The author admits that in some cases it is better for children to stay with their father after the divorce of the parents, and I agree. Schwartz writes that her small daughter was influenced by public opinion: “She sadly told me that she wished I were at home baking cookies like some of her friends’ moms” (p. 2). In this naïve claim of a nine-year-old girl, the public opinion on the household chores and care for children as the main functions of the woman in the society are reflected.
I agree that it is very difficult for a child to accept the differences between the generalized model of a happy family and the family of his/her own. It is not easy even for adults to alter their views on the accustomed gender roles, for this reason, the author was isolated in the society and deprived of the support of her friends. Leaving one’s child with a single father after divorce is considered to be shameful for a woman.
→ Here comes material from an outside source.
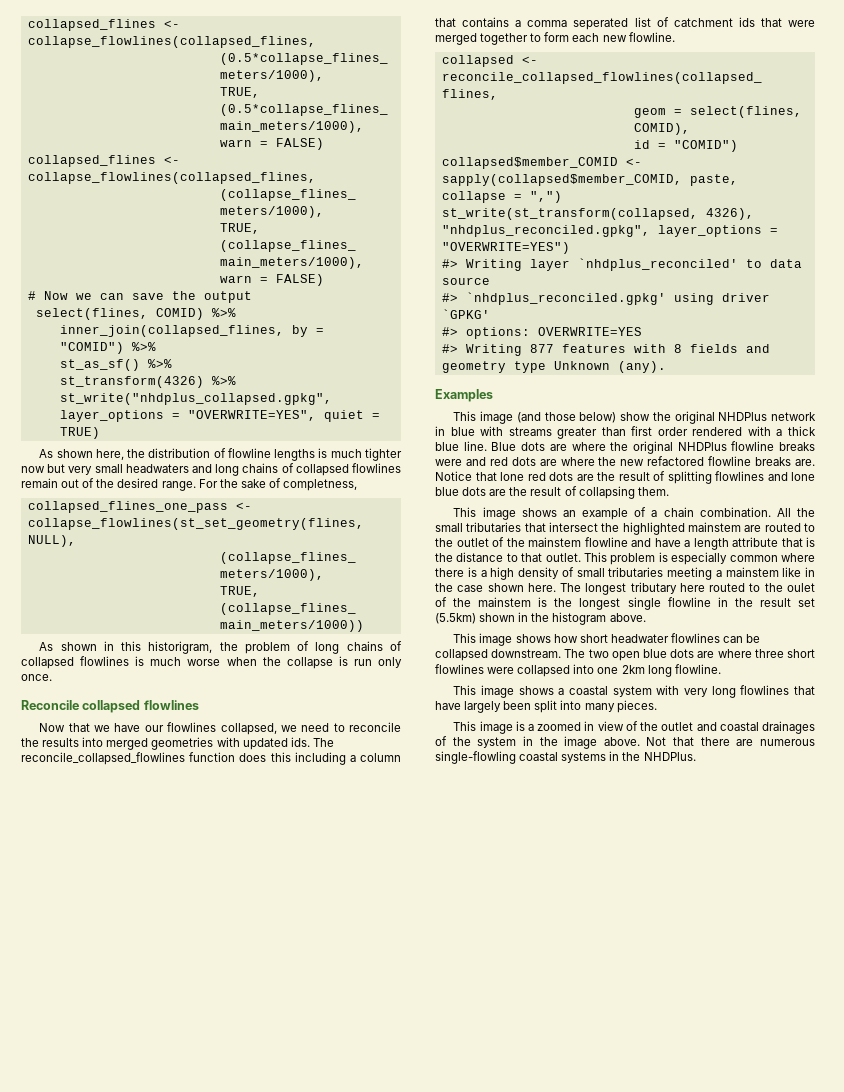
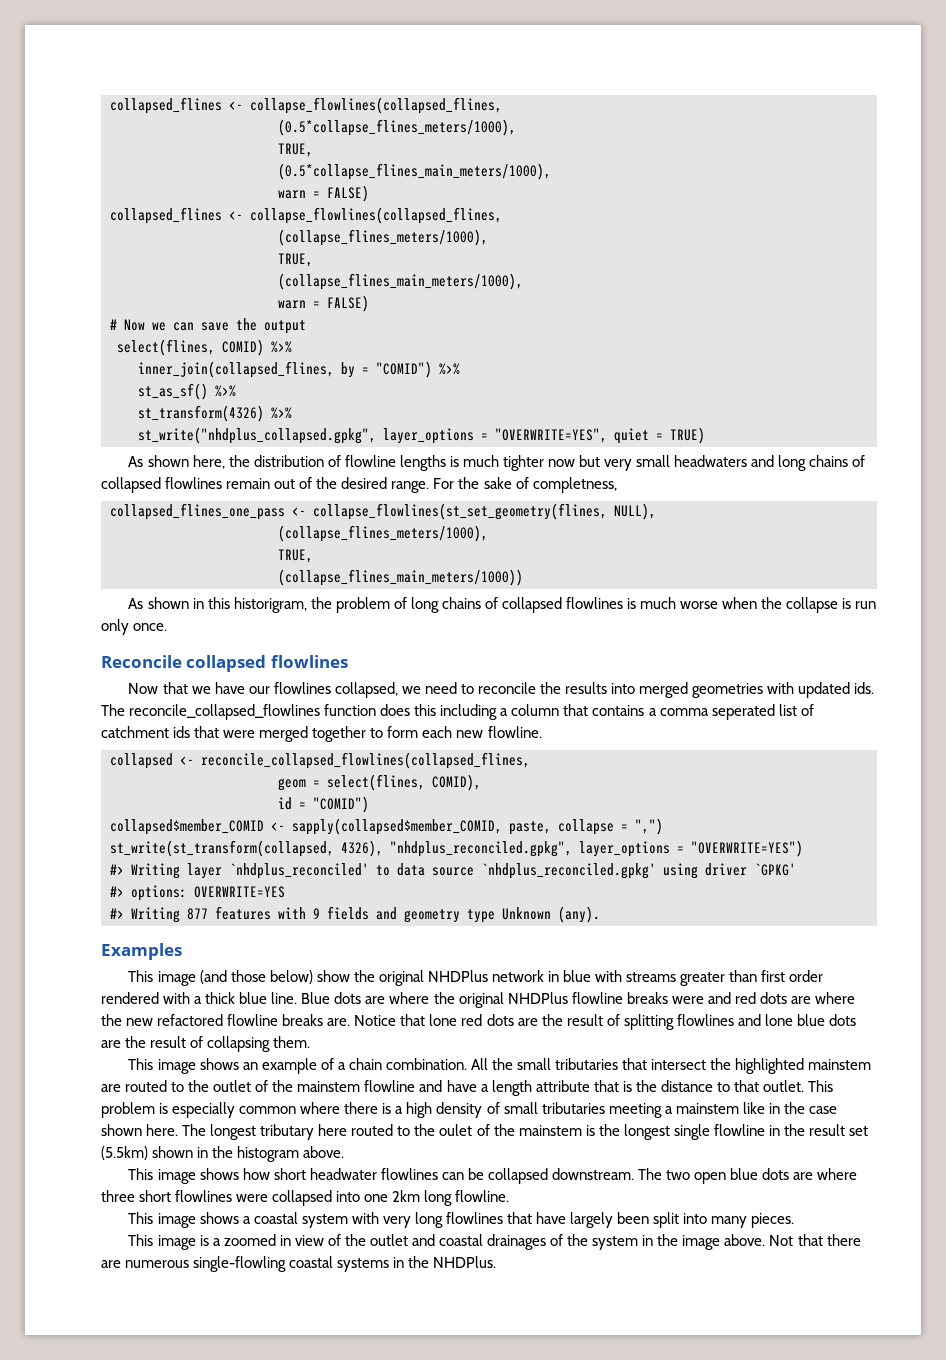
[441,293,458,302] // #> -> (474, 871) none
[673,344,682,353] 8 -> [313,908,320,919] 9

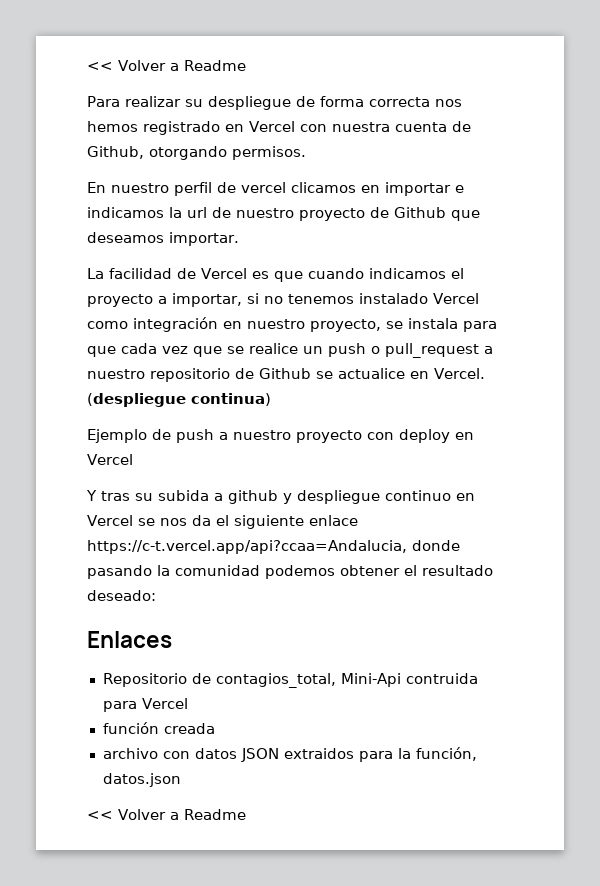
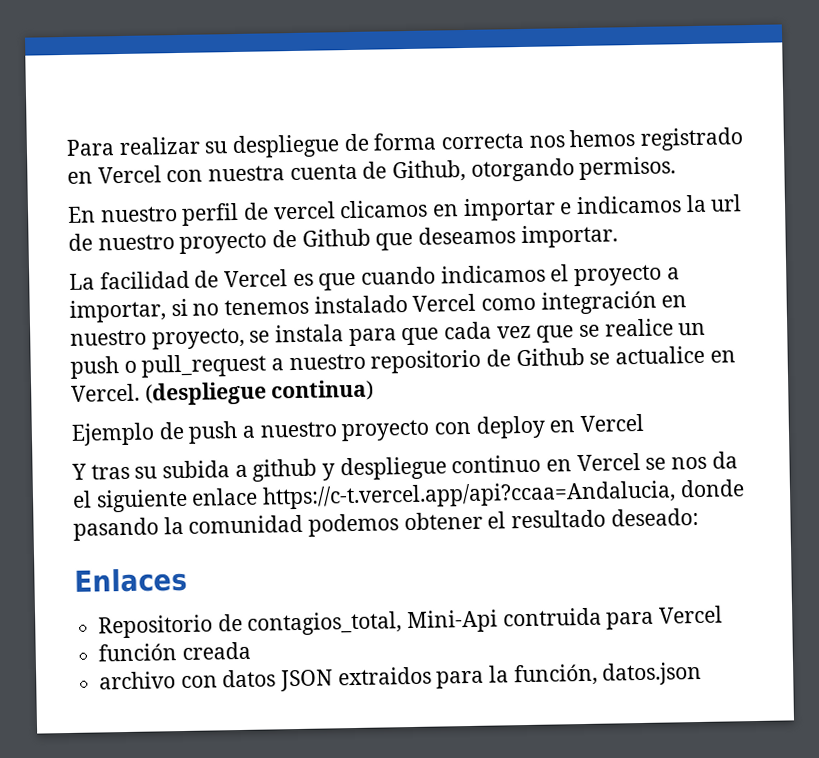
[87,60,246,71] << Volver a Readme // -> (66, 147) none
[87,809,246,820] // << Volver a Readme -> (703, 673) none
Trying to save their accustomed picture of life, the members of the society deny everything that does not fit in it, without clear argumentation of their choice. Thus, it requires moral strength to oppose public opinion and make decisions being guided by the personal considerations, interests of a child but not the social prejudices.
The author admits that she could not fulfill all her parents’ functions better feeling like half a woman and a dysfunctional mother if she had not changed their life. The author states, “I bucked the traditional belief that says a mother’s place is with her child, no matter what. But I didn’t need to live with her to be a good parent” (p. 2). The author is strong enough to prove that these were not only her career perspectives but the interests of the child that made her leave her daughter with her husband.
Shifting the frames of her own picture of life, the woman managed to realize what is really valuable in this life. She understands that being caged in one’s own family, feeling deprived of the right to self-realization, and accepting care for one’s child as a daily sacrifice does not mean good parenthood. The concept of good parenthood is much broader. The author concludes that having struggled against all the difficulties, they have wonderful relations and all the members of the family only benefited from their decision. I agree with the author’s point of view that parenthood means much more than physical presence and living in the same place.
In conclusion, the authors’ moral efforts in altering the generally accepted views of gender roles after the divorce should be appreciated. Notwithstanding public opinion, moral support means much more than physical presence in the issues of parenthood. Making decisions concerning one’s family, it is very important to be guided by the personal considerations and interests of the other members of the family instead of the social prejudices.
Reference
Schwartz, D. (2002). I’m a Better Mother since I Left My Child. Newsweek.